Work item:
From the listing that follows, report the number of lines with the word "response" in them, and no other output.

───── Supplied entries ─────

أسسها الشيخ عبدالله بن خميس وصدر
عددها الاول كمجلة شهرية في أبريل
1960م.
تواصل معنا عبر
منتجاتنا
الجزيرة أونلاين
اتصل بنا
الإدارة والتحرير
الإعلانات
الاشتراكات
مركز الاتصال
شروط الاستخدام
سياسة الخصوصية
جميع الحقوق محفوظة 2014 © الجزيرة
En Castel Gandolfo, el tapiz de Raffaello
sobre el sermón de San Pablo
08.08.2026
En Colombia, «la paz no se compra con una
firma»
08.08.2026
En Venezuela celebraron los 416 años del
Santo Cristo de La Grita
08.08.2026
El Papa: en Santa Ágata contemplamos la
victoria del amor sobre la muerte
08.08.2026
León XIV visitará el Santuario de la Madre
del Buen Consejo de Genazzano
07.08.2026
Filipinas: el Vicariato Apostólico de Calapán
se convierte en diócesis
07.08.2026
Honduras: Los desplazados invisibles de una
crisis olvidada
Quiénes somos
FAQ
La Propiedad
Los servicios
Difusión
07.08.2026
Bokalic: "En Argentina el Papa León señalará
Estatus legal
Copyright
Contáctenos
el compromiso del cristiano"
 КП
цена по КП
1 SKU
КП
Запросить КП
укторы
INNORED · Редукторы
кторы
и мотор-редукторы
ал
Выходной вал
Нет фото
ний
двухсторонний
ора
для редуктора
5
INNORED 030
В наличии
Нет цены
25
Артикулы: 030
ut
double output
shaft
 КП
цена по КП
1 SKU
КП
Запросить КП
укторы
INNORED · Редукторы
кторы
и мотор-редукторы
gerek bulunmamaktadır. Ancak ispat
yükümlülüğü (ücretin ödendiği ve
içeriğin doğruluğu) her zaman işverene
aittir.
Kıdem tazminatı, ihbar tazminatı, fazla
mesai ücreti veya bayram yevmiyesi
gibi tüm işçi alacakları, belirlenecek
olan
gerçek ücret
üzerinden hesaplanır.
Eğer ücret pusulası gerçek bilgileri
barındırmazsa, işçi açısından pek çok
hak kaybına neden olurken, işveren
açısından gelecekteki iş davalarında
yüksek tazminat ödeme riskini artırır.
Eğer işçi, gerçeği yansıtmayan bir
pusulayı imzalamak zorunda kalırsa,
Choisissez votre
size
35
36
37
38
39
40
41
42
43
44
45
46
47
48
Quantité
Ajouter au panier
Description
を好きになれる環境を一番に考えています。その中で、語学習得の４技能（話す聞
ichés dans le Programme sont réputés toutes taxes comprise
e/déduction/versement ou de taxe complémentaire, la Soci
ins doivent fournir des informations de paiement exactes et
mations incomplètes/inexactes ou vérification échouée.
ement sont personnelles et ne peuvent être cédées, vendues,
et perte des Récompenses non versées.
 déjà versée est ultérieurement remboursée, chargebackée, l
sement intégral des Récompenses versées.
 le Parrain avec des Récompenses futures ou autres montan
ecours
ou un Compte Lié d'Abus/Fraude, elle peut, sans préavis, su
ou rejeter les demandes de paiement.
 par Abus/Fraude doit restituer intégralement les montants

─────
───── Supplied entries ─────

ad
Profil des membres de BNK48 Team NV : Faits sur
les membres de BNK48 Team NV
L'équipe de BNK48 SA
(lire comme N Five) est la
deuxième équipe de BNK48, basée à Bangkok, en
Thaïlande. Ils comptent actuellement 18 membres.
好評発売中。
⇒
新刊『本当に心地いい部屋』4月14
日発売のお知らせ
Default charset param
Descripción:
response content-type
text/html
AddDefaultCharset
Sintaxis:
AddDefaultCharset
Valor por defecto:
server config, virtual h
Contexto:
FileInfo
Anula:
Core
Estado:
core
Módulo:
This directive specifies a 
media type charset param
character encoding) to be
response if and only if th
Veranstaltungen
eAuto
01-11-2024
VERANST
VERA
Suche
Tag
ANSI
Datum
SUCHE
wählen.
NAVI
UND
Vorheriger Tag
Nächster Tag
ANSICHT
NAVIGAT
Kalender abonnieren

─────
───── Supplied entries ─────

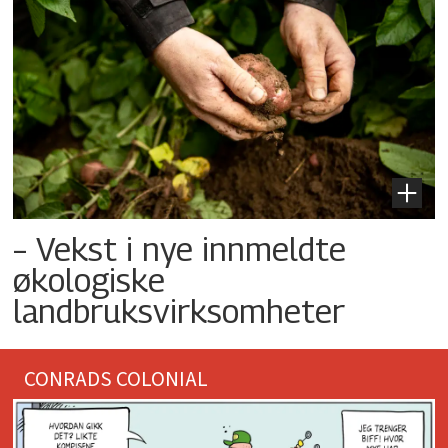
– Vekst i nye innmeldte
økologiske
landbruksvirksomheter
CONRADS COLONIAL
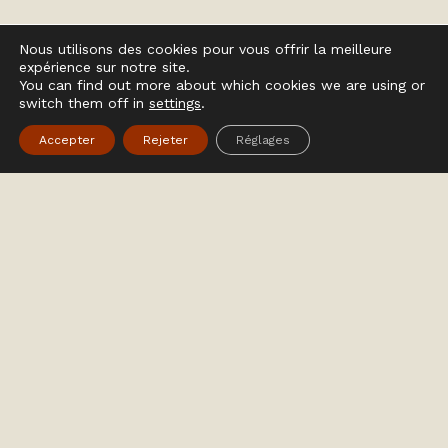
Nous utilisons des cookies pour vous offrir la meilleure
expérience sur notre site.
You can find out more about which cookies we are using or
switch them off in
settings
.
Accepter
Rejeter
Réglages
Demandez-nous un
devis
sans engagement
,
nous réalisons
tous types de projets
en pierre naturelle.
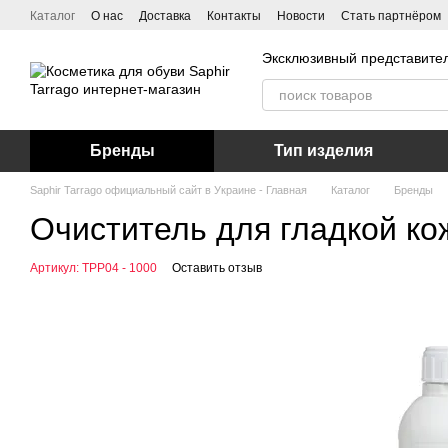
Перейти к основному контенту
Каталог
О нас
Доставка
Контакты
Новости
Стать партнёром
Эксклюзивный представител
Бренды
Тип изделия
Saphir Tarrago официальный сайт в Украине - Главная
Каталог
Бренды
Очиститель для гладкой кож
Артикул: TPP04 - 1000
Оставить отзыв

─────

Problem solution:
2